Almost Complete, Was Pit Spitters' First Season A Home Run?
By Al Parker | July 13, 2019
“I'd give us a B,” says Traverse City Pit Spitters General Manager Mickey Graham, reflecting on the minor league baseball team’s first year, one with only a few home games remaining.
“We were able to accomplish a lot of our goals, especially with fan experience. One thing I didn't get to do was to get out into the community and meet people. We're all working hard to make this a fun place.”
“I'd maybe go B+, something in that range,” adds Joe Chamberlin, the team’s CEO and managing member during a phone interview. “I think the baseball aspect has been great, the fan experience, the food, the quality of the experience, I'd give us high marks there. We just need to work on getting butts in the seats.”
According to league data, the Pit Spitters average 1,263 in attendance over 24 home games. That's good for 11thplace in the 22-team league. The Madison Mallards are the runaway leaders with an average attendance of 5,966 through 19 home games.
“We had 2,200 or 2,300 for Opening Day,” says Graham. “We were hoping for about 3,000 but that was just a goal. We're the new organization in town and we were hoping for a warm welcome and we got it. Our games on the 4thand 5th(of July) were well attended.”
“Attendance has been up and down, but we've gotten people out here to see us and what we're about,” he adds.
The team on the field certainly has been doing its part; the Pit Spitters reeled off 18 victories in a row, a record for the entire Northwoods League, before losing 7-5 to the Kenosha Kingfish on July 10 (though that game drew a mere 628 fans).
“These are the best of the best in college baseball,” says Graham. “They're real good guys, on and off the field, who hope to get drafted.”
According to Chamberlin, who lives in Cascade near Grand Rapids and has a family cottage in Omena, the team's management knew they'd have to work to attract fans. “We knew we were inheriting a rebuild and a rebranding,” he says.
How did the sale of Traverse City’s former team, the Beach Bums, by owners John and Leslye Wuerfel come to be?
“We've always known John and Leslye,” notes Chamberlin. “Over the past five years or so, we felt they might be ready to move on. It was just a matter of waiting ‘til the deal was in reach for us and them.”
Chamberlain declines to say how much he paid for the team, noting negotiations were friendly and took most of two years to complete.
“It was a big number, a substantial investment,” he recalls. “We are totally invested in Traverse City. We want to be there for a long time.”
Any regrets about criticisms of the name, Pit Spitters?

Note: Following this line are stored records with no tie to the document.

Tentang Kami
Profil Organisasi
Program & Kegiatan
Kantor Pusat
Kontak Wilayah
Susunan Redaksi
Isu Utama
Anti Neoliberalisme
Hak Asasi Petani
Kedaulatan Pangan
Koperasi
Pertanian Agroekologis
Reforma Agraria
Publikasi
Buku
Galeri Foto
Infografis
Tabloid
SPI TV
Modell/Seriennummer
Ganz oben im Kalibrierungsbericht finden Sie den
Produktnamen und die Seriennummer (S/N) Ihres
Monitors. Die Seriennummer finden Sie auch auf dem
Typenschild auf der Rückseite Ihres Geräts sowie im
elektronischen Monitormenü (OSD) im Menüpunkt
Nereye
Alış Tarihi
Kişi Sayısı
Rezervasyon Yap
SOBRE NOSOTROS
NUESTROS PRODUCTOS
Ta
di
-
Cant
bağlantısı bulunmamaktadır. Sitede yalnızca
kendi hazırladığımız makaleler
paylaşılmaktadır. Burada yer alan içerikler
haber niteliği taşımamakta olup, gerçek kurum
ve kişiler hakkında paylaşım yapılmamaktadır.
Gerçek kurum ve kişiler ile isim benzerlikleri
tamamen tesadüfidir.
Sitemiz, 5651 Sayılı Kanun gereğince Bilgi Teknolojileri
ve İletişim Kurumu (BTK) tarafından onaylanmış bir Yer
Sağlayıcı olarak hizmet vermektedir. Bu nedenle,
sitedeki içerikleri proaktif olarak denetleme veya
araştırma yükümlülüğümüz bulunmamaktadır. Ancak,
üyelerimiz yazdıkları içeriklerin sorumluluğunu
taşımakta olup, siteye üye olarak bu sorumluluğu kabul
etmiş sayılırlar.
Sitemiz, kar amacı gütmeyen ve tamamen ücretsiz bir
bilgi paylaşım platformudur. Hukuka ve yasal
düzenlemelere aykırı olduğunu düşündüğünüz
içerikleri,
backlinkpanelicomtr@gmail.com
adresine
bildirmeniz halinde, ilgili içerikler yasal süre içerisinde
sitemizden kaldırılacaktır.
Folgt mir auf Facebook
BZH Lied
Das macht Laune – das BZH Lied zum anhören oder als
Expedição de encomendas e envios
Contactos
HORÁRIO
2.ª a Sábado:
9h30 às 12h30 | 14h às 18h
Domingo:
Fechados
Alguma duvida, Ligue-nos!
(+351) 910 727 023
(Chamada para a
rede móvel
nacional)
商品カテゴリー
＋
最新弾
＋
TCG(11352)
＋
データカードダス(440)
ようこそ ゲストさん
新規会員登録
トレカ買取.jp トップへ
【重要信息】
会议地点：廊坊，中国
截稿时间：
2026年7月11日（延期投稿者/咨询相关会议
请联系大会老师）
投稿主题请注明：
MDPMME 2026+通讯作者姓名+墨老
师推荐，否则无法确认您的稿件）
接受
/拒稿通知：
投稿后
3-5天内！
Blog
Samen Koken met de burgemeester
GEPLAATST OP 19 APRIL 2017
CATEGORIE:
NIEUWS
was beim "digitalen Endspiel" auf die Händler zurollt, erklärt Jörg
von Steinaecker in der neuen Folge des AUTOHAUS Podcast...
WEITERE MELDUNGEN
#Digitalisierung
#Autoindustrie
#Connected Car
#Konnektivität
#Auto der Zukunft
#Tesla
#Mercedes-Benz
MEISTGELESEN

“No, we were blown away by the amount of suggestions we got from the public,” says Graham. “There were thousands. We whittled them down, went through a process. Some we had to eliminate because they were trademarked. Bombers, for example, was taken.
“Based on the sales of shirts and hats, somebody up there likes it,” says Chamberlin.
Team officials worked with a California design firm for months to come up with the colorful Pit Spitters logo, which has proven popular with fans.
With several years of experience with the West Michigan Whitecaps, Graham knows the concession experience is key to keeping fans happy.
“Food's important,” he says. “And we're continuing to add new items (to the menu). Two of the most popular items are the TC Cherry Burger and the Triple Crown Nachos, which consists of Doritos (instead of plain tortilla chips), queso, shredded cheese, pulled pork, cherry barbecue sauce and sour cream. And thirsty drinkers will appreciate a new offering that debuted earlier this month – a plastic “Beer Bat” that holds 20-some ounces of liquid adult refreshment. “We're always willing to try new things,” says Graham.
Currently in its 26th season, the Northwoods League is the largest organized baseball league in the world with 22 teams.
“The Northwoods League has more than 80 in Major League Baseball right now,” says Graham. “There were 160 players from the league drafted in 2018.”
So what happens when the season ends on Aug. 11?
“We're already working on next year,” says Graham. One event being planned is a “Cat Video Film Fest.”
“I'm looking forward to the off season so I can get out into the community and meet some business leaders and share with people vision we have. We see this place (Pit Spitters Park) as a true events space where we can host concerts, group gatherings, company picnics, festivals.”